- **Aufgabe**
Beantworte anhand des folgenden Auszugs zur Ausstellung „Die letzten Europäer“ diese Fragen:
1. In welchem Raum des Graz Museum ist die Ausstellung zu sehen?
2. Von welchen beiden Einrichtungen wurde die Schau konzipiert?
3. Welches Jahresthema greift das Graz Museum mit der Ausstellung auf?

- **Auszug**
Konstruktion und Dekonstruktion von Europa im Graz Museum: Die Ausstellung „Die letzten Europäer. Jüdische Perspektiven auf die Krisen einer Idee“ in der Gotischen Halle im Graz Museum widmet sich der Idee eines friedlichen Zusammenlebens in Europa samt ihren Bedrohungen.
Die Schau, die vor fünf Jahren vom Jüdischen Museum Hohenems und dem Jüdischen Museum München konzipiert wurde, will in erster Linie zum Diskurs anregen und lieber Fragen aufwerfen als beantworten. Sie erzählt von jüdischen Männern und Frauen, die ihr Leben in Theorie und Praxis dem Projekt Europa widmeten – und auch davon, wie mit diesem Erbe aktuell umgegangen wird. Ein riesiges Plakat vor dem Eingang der Schau, auf dem 125.300.000 europäische Opfer des 20. Jahrhunderts nach Krise und Gebiet aufgelistet sind, soll daran erinnern, worum es bei der Vision Europa eigentlich geht: um die Vermeidung von Vernichtung und Gewalt. Das Graz Museum greift mit dieser Ausstellung sein Jahresthema „Stadt und Demokratie“ auf und wagt zugleich einen Blick über die regionalen Grenzen hinaus – hin zu einer europäischen Debatte über Zusammenleben, Verantwortung und Erinnerungskultur.

- **Erfasste Daten**

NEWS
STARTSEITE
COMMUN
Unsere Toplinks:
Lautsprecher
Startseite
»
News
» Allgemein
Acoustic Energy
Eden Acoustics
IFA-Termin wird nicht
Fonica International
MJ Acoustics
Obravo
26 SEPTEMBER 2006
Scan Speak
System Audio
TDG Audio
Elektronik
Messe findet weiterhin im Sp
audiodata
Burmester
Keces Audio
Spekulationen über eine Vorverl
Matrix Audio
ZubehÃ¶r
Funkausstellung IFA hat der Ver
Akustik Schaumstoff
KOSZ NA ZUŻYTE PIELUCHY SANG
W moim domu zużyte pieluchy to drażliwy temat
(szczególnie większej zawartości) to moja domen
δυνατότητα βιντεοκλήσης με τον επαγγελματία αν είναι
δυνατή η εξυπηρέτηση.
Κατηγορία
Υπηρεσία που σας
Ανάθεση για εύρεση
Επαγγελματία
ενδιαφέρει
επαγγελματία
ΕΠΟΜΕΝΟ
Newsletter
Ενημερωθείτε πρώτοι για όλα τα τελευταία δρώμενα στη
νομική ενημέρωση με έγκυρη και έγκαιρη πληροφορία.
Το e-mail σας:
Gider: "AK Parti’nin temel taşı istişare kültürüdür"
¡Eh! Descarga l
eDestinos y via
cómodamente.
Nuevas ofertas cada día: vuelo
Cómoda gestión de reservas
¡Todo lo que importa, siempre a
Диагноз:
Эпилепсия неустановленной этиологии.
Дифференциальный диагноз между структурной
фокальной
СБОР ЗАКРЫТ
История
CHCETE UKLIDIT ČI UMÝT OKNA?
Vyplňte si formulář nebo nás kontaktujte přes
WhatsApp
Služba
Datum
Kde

- **Endgültige Antwort**
1. In der Gotischen Halle.
2. Vom Jüdischen Museum Hohenems und vom Jüdischen Museum München.
3. „Stadt und Demokratie“.